## Text passage
● ● ●

Within the context of the story, is it possibile he committed suicide? Absolutely. He was infatuated with Carmen Sternwood, one of the two “wild” daughters (Vivian Sternwood was the other daughter and she was played by Lauren Bacall in the movie). Carmen, we find, was being blackmailed and because he couldn’t help take care of that nasty business, he might have been distraught enough to commit suicide.

So, yeah, everything fits.

Going back to my main point, though, the legend turns out to be just that. It’s clear Chandler thought very hard about what happened to the Sternwood chauffeur and offered an explanation as to why he found himself dead.

Rather than the author being befuddled and having “no idea” who did him in, he very clearly had a strong idea of what happened.

The Annotated Big Sleep (2018) redux

A couple of days ago I noted the release of The Annotated Big Sleep, a new printing of Raymond Chandler’s masterful noir crime tale originally released in 1939 which is presented here with a multitude of footnotes explaining the ins and outs of this novel.

I’ve read the novel at least three or maybe more times before and re-reading it with the footnotes proved a great delight.  There was one thing, however, more than any other thing that really stuck with me, and has stuck with me, since finishing reading this Annotated edition a few days before, and its worth pointing out.

The footnote in question involves an overview of the novel itself and the novel’s place in comparison to  other similar novels.  It involves the novel’s end and, therefore, involves elements which are clear SPOILERS.

Still, I want to write about this but, if you haven’t read the novel and want to give it a read, look away from here and get the book and read it.  It’s worth it.

Otherwise…

 

SPOILER ALERT!!!!!

 

 

YOU HAVE BEEN WARNED!!!!

 

Still there?

After the novel’s conclusion and in the second to last footnote presented in the Annotated Edition of this novel, we’re presented with this summary of The Big Sleep’s story:

“What Happened?” Carmen asks (protagonist private detective) Marlowe after trying to kill him.  “Nothing,” he responds.  Raising the question: What actually has happened in The Big Sleep?

There follows a description of the various story elements and characters presented in the novel.  What is astonishing is that you come to realize in this notation that so many things happened before Marlowe but could well have happened with Marlowe there as well as not there!

● ● ●

## Exercise instructions
(1) According to the passage on The Big Sleep, in what year was Raymond Chandler's novel originally released?
(2) Quote the passage on The Big Sleep word for word, starting with "Within the context" and going on through "of what happened.".

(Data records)
● ● ●

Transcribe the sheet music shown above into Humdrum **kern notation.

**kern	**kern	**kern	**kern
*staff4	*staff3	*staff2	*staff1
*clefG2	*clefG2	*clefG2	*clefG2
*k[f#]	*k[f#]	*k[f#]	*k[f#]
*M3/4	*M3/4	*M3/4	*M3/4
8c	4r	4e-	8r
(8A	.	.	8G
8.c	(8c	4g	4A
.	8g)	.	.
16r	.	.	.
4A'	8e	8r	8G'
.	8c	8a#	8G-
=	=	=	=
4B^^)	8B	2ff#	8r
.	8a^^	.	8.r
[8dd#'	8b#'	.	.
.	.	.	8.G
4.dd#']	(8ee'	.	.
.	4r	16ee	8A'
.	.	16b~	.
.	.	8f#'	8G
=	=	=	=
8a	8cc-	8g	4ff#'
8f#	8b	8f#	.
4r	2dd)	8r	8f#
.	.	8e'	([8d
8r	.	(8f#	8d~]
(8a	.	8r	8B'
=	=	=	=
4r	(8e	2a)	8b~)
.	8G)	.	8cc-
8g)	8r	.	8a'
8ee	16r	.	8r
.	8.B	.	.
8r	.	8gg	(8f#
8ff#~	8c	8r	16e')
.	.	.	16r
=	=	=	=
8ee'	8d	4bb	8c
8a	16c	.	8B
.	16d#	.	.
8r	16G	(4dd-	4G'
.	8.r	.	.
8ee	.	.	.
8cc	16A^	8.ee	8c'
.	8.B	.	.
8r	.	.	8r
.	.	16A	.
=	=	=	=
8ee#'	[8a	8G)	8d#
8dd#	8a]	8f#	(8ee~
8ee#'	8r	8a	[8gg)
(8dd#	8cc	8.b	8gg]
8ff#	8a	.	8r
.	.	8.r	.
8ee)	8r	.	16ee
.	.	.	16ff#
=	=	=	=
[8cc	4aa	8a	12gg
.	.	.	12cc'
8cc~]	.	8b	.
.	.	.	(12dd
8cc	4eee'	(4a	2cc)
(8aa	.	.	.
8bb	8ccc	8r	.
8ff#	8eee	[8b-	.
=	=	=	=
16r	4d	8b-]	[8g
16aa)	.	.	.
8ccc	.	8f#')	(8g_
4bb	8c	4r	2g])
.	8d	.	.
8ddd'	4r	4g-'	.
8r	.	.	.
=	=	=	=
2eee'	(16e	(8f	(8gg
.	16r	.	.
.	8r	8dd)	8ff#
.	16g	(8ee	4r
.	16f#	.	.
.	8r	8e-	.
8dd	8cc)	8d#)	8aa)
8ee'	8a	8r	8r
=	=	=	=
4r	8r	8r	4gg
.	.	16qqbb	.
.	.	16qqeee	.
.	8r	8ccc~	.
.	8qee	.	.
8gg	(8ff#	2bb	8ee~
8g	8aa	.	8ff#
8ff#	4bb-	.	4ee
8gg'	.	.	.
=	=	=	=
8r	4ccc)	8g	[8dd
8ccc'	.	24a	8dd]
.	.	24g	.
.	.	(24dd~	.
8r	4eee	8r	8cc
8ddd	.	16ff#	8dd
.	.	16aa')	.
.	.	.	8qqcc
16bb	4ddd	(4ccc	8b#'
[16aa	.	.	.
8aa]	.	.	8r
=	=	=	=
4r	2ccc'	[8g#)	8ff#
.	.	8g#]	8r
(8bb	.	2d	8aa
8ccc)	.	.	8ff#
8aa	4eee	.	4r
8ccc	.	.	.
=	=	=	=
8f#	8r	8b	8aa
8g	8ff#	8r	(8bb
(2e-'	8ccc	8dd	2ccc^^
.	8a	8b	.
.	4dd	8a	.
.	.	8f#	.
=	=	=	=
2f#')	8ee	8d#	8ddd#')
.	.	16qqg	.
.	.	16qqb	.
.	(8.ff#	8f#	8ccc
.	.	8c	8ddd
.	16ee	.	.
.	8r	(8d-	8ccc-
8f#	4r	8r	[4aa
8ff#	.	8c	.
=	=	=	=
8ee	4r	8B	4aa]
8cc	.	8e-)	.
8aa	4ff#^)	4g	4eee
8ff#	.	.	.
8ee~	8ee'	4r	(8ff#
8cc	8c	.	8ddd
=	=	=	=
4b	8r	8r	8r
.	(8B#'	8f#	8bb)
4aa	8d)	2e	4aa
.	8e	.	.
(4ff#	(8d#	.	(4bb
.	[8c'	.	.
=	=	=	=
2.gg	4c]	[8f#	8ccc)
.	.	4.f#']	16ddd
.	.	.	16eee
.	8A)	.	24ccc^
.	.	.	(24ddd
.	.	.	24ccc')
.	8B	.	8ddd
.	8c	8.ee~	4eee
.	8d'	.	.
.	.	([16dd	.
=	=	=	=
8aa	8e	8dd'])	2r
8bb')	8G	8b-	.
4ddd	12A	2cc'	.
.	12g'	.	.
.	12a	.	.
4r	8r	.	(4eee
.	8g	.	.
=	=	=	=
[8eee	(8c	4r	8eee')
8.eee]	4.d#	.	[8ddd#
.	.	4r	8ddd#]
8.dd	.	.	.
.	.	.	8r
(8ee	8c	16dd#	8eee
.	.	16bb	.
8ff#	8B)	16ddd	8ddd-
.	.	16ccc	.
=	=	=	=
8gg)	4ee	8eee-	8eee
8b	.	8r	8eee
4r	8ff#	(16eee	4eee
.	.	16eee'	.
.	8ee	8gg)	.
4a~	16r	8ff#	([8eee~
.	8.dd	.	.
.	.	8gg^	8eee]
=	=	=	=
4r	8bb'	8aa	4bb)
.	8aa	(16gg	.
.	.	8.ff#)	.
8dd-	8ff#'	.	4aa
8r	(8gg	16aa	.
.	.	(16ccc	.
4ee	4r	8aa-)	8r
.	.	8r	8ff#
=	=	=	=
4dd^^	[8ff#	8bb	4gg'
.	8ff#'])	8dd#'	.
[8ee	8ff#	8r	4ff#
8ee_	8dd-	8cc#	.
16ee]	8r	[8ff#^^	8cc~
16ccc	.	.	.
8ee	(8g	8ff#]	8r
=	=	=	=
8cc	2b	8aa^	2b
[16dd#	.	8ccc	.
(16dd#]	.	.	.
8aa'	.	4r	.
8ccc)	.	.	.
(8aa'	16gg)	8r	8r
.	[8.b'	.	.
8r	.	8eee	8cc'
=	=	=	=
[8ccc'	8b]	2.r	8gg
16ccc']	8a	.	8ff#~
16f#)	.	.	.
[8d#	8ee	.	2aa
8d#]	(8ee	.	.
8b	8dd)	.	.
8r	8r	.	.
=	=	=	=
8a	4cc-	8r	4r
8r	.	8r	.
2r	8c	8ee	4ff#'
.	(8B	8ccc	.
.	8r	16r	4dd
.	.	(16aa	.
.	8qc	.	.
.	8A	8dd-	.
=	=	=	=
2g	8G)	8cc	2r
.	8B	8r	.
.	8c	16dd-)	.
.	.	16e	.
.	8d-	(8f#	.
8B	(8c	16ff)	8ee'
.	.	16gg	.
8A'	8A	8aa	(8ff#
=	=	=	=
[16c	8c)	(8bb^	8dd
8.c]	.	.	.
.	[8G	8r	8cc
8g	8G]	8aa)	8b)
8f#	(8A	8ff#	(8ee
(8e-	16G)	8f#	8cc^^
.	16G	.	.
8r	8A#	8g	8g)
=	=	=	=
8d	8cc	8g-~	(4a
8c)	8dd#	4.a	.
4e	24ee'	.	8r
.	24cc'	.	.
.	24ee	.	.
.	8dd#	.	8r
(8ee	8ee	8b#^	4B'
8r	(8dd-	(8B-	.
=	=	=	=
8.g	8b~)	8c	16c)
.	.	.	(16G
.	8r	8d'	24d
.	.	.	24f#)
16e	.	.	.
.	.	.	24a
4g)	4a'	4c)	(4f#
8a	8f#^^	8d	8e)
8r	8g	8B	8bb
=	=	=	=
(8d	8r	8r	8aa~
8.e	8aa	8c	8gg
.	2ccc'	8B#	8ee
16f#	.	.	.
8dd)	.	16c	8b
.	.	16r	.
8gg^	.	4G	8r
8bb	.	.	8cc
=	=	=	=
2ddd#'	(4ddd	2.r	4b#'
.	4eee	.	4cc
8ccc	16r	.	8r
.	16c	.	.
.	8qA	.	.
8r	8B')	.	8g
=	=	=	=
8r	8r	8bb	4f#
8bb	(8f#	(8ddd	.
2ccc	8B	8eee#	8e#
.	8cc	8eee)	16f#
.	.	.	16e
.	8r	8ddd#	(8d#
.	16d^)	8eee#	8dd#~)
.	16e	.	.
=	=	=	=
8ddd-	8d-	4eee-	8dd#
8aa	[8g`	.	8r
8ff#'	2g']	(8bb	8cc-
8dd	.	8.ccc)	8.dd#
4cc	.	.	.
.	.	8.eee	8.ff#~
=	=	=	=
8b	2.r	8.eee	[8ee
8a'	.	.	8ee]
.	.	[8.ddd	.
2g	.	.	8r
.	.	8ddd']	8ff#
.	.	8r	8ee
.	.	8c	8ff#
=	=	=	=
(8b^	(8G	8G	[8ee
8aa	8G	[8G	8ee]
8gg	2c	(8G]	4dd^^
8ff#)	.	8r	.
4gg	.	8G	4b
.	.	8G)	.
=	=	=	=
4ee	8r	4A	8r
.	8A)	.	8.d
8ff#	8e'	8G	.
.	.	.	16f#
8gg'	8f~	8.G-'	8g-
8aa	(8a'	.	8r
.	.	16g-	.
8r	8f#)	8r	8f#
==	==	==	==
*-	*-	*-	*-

● ● ●

## Solved tasks
(1) 1939

(2)
Within the context of the story, is it possibile he committed suicide? Absolutely. He was infatuated with Carmen Sternwood, one of the two “wild” daughters (Vivian Sternwood was the other daughter and she was played by Lauren Bacall in the movie). Carmen, we find, was being blackmailed and because he couldn’t help take care of that nasty business, he might have been distraught enough to commit suicide.

So, yeah, everything fits.

Going back to my main point, though, the legend turns out to be just that. It’s clear Chandler thought very hard about what happened to the Sternwood chauffeur and offered an explanation as to why he found himself dead.

Rather than the author being befuddled and having “no idea” who did him in, he very clearly had a strong idea of what happened.